An unfortunate result of the wild dash to secure the franchise is that the big-tech companies — and I have confirmed this with some senior employees — have rushed new products to market before they are ready.

The racers figure that the embarrassment of so-called hallucinations (errors) is better than letting a competitor get out in front.

The challenge is that if one of the companies — and Google is often mentioned — isn’t on the leaderboard, it could fail. It could happen: Remember “MySpace”?

The downside of this speedy race is that safety systems aren’t in place or effective — a danger that could spell operational catastrophe, particularly regarding so-called backdoors.

According to two savants in the AI world, Derek Reveron and John Savage, there is a clear-and-present danger presented by this urgency for market speed over dangerous consequences.

Savage is the An Wang professor emeritus of computer science at Brown, and Reveron is chair of the National Security Affairs Department at the Naval War College in Newport, Rhode Island.

Reveron and Savage have been sounding the alarm on backdoors, first in their book, “Security in the Cyber Age: An Introduction to Policy and Technology,” published by Cambridge University Press early this year, and later in an article in Binding Hook, a British website with a focus on cybersecurity and AI.

“AI systems are trained neural networks, not computer programs. A neural net has many artificial neurons with parameters on neuron inputs that are adjusted (trained) to achieve a close match between the actual and the desired outputs. The inputs (stimuli) and desired output responses constitute a training set, and the process of training a neural net is called machine-learning,” the co-authors write.

Backdoors were initially developed by telephone companies to assist the government in criminal or national security cases. That was before AI.
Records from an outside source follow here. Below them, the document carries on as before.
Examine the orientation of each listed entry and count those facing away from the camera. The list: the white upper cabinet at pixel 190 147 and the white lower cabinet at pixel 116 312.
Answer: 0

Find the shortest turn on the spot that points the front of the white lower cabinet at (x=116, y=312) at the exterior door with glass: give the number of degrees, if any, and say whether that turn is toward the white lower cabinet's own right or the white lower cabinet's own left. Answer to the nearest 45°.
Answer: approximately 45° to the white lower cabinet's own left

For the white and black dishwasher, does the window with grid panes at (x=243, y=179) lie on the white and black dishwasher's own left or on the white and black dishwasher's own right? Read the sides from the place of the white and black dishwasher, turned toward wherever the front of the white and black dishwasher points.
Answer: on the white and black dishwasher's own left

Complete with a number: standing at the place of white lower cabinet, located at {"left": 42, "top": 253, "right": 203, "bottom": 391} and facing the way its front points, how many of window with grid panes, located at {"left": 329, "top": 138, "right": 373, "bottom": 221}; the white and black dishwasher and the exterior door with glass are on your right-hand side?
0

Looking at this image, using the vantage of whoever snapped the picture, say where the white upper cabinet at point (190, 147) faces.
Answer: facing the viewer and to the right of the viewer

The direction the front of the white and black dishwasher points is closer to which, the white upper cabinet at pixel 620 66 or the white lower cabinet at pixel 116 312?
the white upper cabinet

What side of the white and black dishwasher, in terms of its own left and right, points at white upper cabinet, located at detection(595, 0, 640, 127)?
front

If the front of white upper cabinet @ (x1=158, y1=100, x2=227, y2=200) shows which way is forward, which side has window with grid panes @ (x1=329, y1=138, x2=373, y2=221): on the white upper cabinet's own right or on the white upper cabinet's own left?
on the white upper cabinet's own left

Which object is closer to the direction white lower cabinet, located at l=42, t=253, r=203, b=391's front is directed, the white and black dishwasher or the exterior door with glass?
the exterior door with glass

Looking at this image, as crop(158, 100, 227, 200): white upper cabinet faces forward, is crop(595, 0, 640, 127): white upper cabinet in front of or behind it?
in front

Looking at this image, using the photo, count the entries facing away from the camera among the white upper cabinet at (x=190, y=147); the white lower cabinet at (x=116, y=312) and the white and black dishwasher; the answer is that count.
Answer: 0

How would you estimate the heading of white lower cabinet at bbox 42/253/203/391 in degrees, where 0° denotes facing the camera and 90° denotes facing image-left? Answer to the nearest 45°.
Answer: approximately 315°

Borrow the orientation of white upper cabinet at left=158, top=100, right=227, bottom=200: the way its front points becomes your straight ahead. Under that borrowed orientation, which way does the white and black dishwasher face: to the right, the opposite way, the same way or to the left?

Savage told me that backdoors pose a grave threat because, through them, bad actors can insert malign information — commands or instructions — into computers in general and backdoors in machine-learning-based AI systems in particular. Some backdoors can be undetectable and capable of inflicting great damage.

Savage said he is especially worried about the military using AI prematurely and making the nation more vulnerable rather than safer.

He said an example would be a weapon fired from a drone fighter jet flying under AI guidance alongside a piloted fighter jet where the weapon fired by a drone could be directed to do a U-turn and come right back and destroy the piloted plane. Extrapolate that to the battlefield or to an aerial bombardment.

Savage says that researchers have recently shown that undetectable backdoors can be inserted into AI systems during the training process, which is a new, extremely serious, and largely unappreciated cybersecurity hazard.

The risk is exacerbated because feeding billions of words into big-tech companies’ machine-learning systems is now done in low-wage countries. This was highlighted in a recent “60 Minutes” episode about workers in Kenya earning  $2 an hour, feeding data to machine-learning systems for American tech companies.

The bad actors can attack American AI by inserting dangerous misinformation in Kenya or in any other low-wage country. Of course, they can launch backdoor attacks here, too, where AI is used to write code, and then control for that code is lost.

In their Binding Hook article, Reveron and Savage make a critical point about AI. It isn’t just another more advanced computer system. It is fundamentally different and less manageable by its human masters. It lacks an underlying theory to explain its anomalous behavior, which is why the AI specialists who train machine-learning systems cannot explain this behavior.

Deploying technology with serious deficits is always risky until a way to compensate for them has been discovered. Trouble in is trouble out.